◆ **ABOUT THIS TASK**
From the entries below, copy every line that has the word "intelligence".

◆ **Records drawn from a dataset**
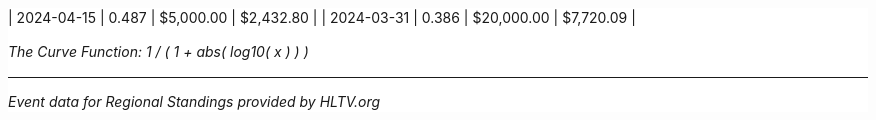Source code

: | 2024-04-15 |      0.487 | $5,000.00      | $2,432.80       |
| 2024-03-31 |      0.386 | $20,000.00     | $7,720.09       |


<span id="curveFunction"></span>_The Curve Function: 1 / ( 1 + abs( log10( x ) ) )_<br />

---
_Event data for Regional Standings provided by HLTV.org_<br />
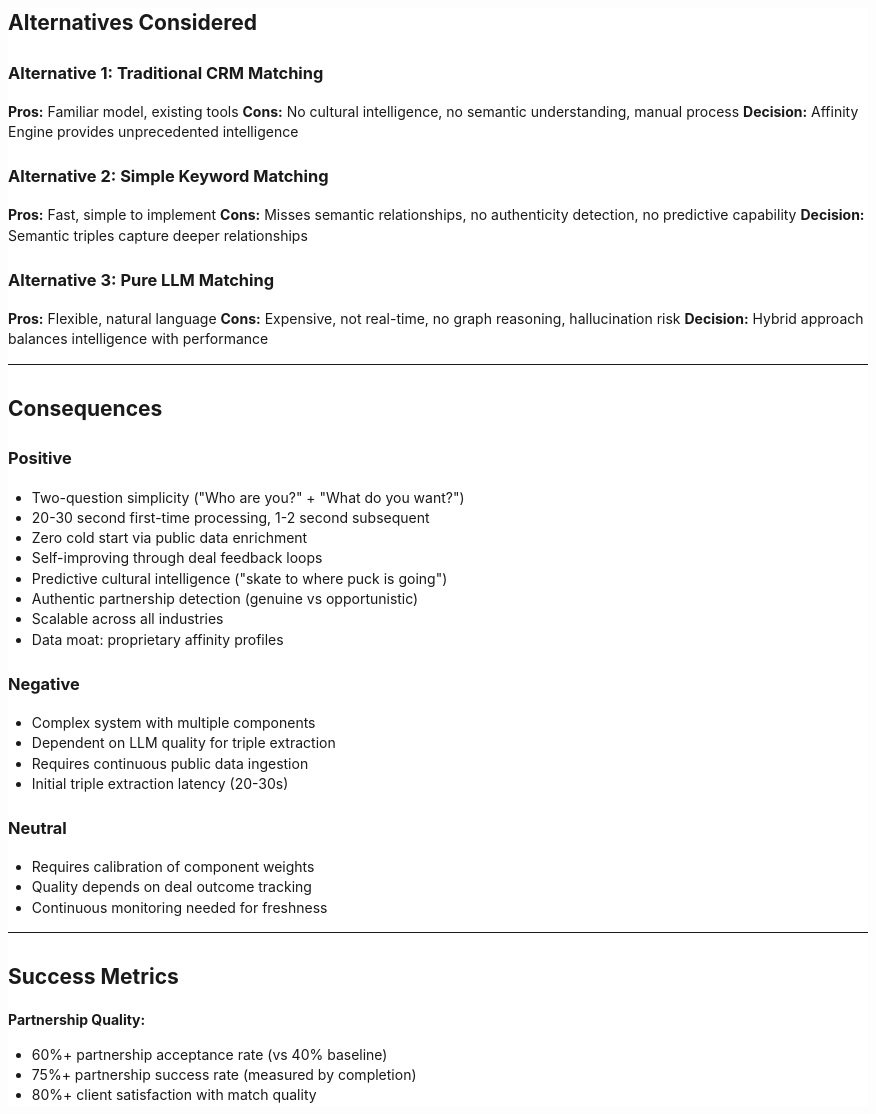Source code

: 
## Alternatives Considered

### Alternative 1: Traditional CRM Matching
**Pros:** Familiar model, existing tools
**Cons:** No cultural intelligence, no semantic understanding, manual process
**Decision:** Affinity Engine provides unprecedented intelligence

### Alternative 2: Simple Keyword Matching
**Pros:** Fast, simple to implement
**Cons:** Misses semantic relationships, no authenticity detection, no predictive capability
**Decision:** Semantic triples capture deeper relationships

### Alternative 3: Pure LLM Matching
**Pros:** Flexible, natural language
**Cons:** Expensive, not real-time, no graph reasoning, hallucination risk
**Decision:** Hybrid approach balances intelligence with performance

---

## Consequences

### Positive
- Two-question simplicity ("Who are you?" + "What do you want?")
- 20-30 second first-time processing, 1-2 second subsequent
- Zero cold start via public data enrichment
- Self-improving through deal feedback loops
- Predictive cultural intelligence ("skate to where puck is going")
- Authentic partnership detection (genuine vs opportunistic)
- Scalable across all industries
- Data moat: proprietary affinity profiles

### Negative
- Complex system with multiple components
- Dependent on LLM quality for triple extraction
- Requires continuous public data ingestion
- Initial triple extraction latency (20-30s)

### Neutral
- Requires calibration of component weights
- Quality depends on deal outcome tracking
- Continuous monitoring needed for freshness

---

## Success Metrics

**Partnership Quality:**
- 60%+ partnership acceptance rate (vs 40% baseline)
- 75%+ partnership success rate (measured by completion)
- 80%+ client satisfaction with match quality
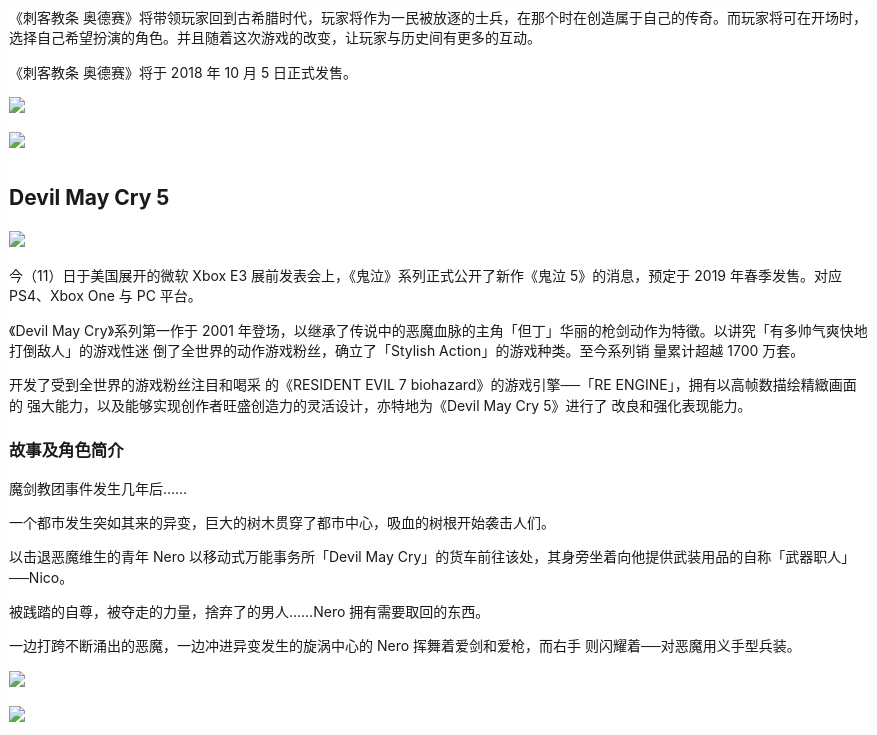 《刺客教条 奥德赛》将带领玩家回到古希腊时代，玩家将作为一民被放逐的士兵，在那个时在创造属于自己的传奇。而玩家将可在开场时，选择自己希望扮演的角色。并且随着这次游戏的改变，让玩家与历史间有更多的互动。

《刺客教条 奥德赛》将于 2018 年 10 月 5 日正式发售。

![](https://i.loli.net/2018/06/15/5b23c4aaa9f26.jpg)

![](https://i.loli.net/2018/06/15/5b23c4ab9aca2.jpg)


## Devil May Cry 5

![](https://i.loli.net/2018/06/15/5b23c415595e8.jpg)

今（11）日于美国展开的微软 Xbox E3 展前发表会上，《鬼泣》系列正式公开了新作《鬼泣 5》的消息，预定于 2019 年春季发售。对应 PS4、Xbox One 与 PC 平台。

《Devil May Cry》系列第一作于 2001 年登场，以继承了传说中的恶魔血脉的主角「但丁」华丽的枪剑动作为特徵。以讲究「有多帅气爽快地打倒敌人」的游戏性迷 倒了全世界的动作游戏粉丝，确立了「Stylish Action」的游戏种类。至今系列销 量累计超越 1700 万套。

开发了受到全世界的游戏粉丝注目和喝采 的《RESIDENT EVIL 7 biohazard》的游戏引擎──「RE ENGINE」，拥有以高帧数描绘精緻画面的 强大能力，以及能够实现创作者旺盛创造力的灵活设计，亦特地为《Devil May Cry 5》进行了 改良和强化表现能力。

### 故事及角色简介

魔剑教团事件发生几年后……

一个都市发生突如其来的异变，巨大的树木贯穿了都市中心，吸血的树根开始袭击人们。

以击退恶魔维生的青年 Nero 以移动式万能事务所「Devil May Cry」的货车前往该处，其身旁坐着向他提供武装用品的自称「武器职人」──Nico。

被践踏的自尊，被夺走的力量，捨弃了的男人……Nero 拥有需要取回的东西。

一边打跨不断涌出的恶魔，一边冲进异变发生的旋涡中心的 Nero 挥舞着爱剑和爱枪，而右手 则闪耀着──对恶魔用义手型兵装。

![](https://i.loli.net/2018/06/15/5b23c40a00853.jpg)

![](https://i.loli.net/2018/06/15/5b23c3f3aa044.jpg)

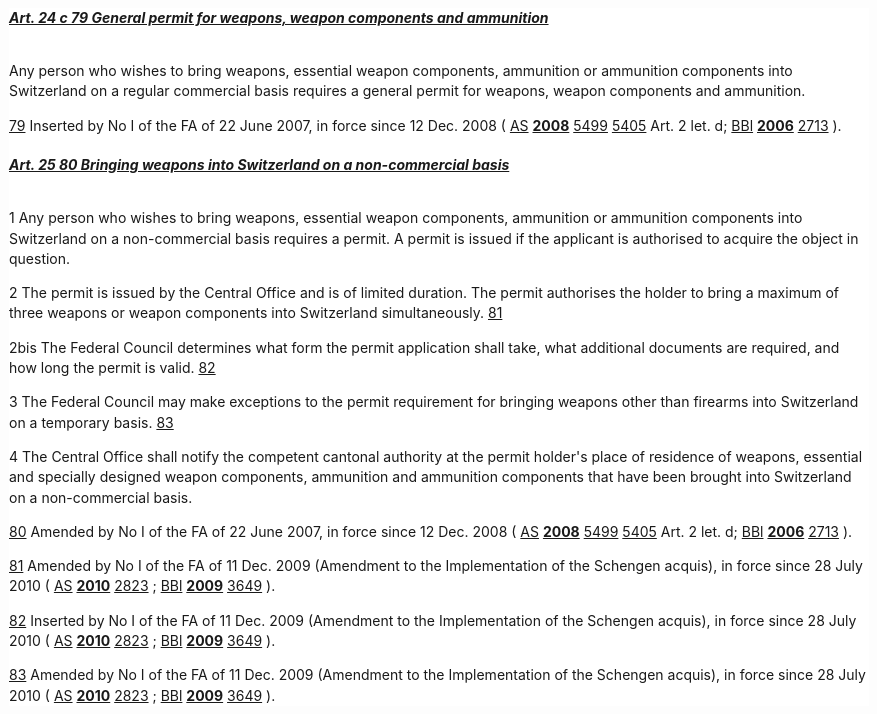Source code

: ###### [**Art. 24 c 79 General permit for weapons, weapon components and ammunition**](#art_24_c)

Any person who wishes to bring weapons, essential weapon components, ammunition or ammunition components into Switzerland on a regular commercial basis requires a general permit for weapons, weapon components and ammunition.

[79](#fnbck-d8e2352) Inserted by No I of the FA of 22 June 2007, in force since 12 Dec. 2008  ( [AS](https://fedlex.data.admin.ch/eli/oc/2008/766) [**2008**](https://fedlex.data.admin.ch/eli/oc/2008/766) [5499](https://fedlex.data.admin.ch/eli/oc/2008/766) [5405](https://fedlex.data.admin.ch/eli/oc/2008/755) Art. 2 let. d; [BBl](https://fedlex.data.admin.ch/eli/fga/2006/280) [**2006**](https://fedlex.data.admin.ch/eli/fga/2006/280) [2713](https://fedlex.data.admin.ch/eli/fga/2006/280) ).

###### [**Art. 25 80 Bringing weapons into Switzerland on a non-commercial basis**](#art_25)

1 Any person who wishes to bring weapons, essential weapon components, ammunition or ammunition components into Switzerland on a non-commercial basis requires a permit. A permit is issued if the applicant is authorised to acquire the object in question.

2 The permit is issued by the Central Office and is of limited duration. The permit authorises the holder to bring a maximum of three weapons or weapon components into Switzerland simultaneously. [81](#fn-d8e2410)

2bis The Federal Council determines what form the permit application shall take, what additional documents are required, and how long the permit is valid. [82](#fn-d8e2428)

3 The Federal Council may make exceptions to the permit requirement for bringing weapons other than firearms into Switzerland on a temporary basis. [83](#fn-d8e2446)

4 The Central Office shall notify the competent cantonal authority at the permit holder's place of residence of weapons, essential and specially designed weapon components, ammunition and ammunition components that have been brought into Switzerland on a non-commercial basis.

[80](#fnbck-d8e2383) Amended by No I of the FA of 22 June 2007, in force since 12 Dec. 2008  ( [AS](https://fedlex.data.admin.ch/eli/oc/2008/766) [**2008**](https://fedlex.data.admin.ch/eli/oc/2008/766) [5499](https://fedlex.data.admin.ch/eli/oc/2008/766) [5405](https://fedlex.data.admin.ch/eli/oc/2008/755) Art. 2 let. d; [BBl](https://fedlex.data.admin.ch/eli/fga/2006/280) [**2006**](https://fedlex.data.admin.ch/eli/fga/2006/280) [2713](https://fedlex.data.admin.ch/eli/fga/2006/280) ).

[81](#fnbck-d8e2410) Amended by No I of the FA of 11 Dec. 2009 (Amendment to the Implementation of the Schengen acquis), in force since 28 July 2010 ( [AS](https://fedlex.data.admin.ch/eli/oc/2010/369) [**2010**](https://fedlex.data.admin.ch/eli/oc/2010/369) [2823](https://fedlex.data.admin.ch/eli/oc/2010/369) ; [BBl](https://fedlex.data.admin.ch/eli/fga/2009/730) [**2009**](https://fedlex.data.admin.ch/eli/fga/2009/730) [3649](https://fedlex.data.admin.ch/eli/fga/2009/730) ).

[82](#fnbck-d8e2428) Inserted by No I of the FA of 11 Dec. 2009 (Amendment to the Implementation of the Schengen acquis), in force since 28 July 2010 ( [AS](https://fedlex.data.admin.ch/eli/oc/2010/369) [**2010**](https://fedlex.data.admin.ch/eli/oc/2010/369) [2823](https://fedlex.data.admin.ch/eli/oc/2010/369) ; [BBl](https://fedlex.data.admin.ch/eli/fga/2009/730) [**2009**](https://fedlex.data.admin.ch/eli/fga/2009/730) [3649](https://fedlex.data.admin.ch/eli/fga/2009/730) ).

[83](#fnbck-d8e2446) Amended by No I of the FA of 11 Dec. 2009 (Amendment to the Implementation of the Schengen acquis), in force since 28 July 2010 ( [AS](https://fedlex.data.admin.ch/eli/oc/2010/369) [**2010**](https://fedlex.data.admin.ch/eli/oc/2010/369) [2823](https://fedlex.data.admin.ch/eli/oc/2010/369) ; [BBl](https://fedlex.data.admin.ch/eli/fga/2009/730) [**2009**](https://fedlex.data.admin.ch/eli/fga/2009/730) [3649](https://fedlex.data.admin.ch/eli/fga/2009/730) ).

◆ **ANSWER SECTION**
**Cons:** No cultural intelligence, no semantic understanding, manual process
**Decision:** Affinity Engine provides unprecedented intelligence
**Decision:** Hybrid approach balances intelligence with performance
- Predictive cultural intelligence ("skate to where puck is going")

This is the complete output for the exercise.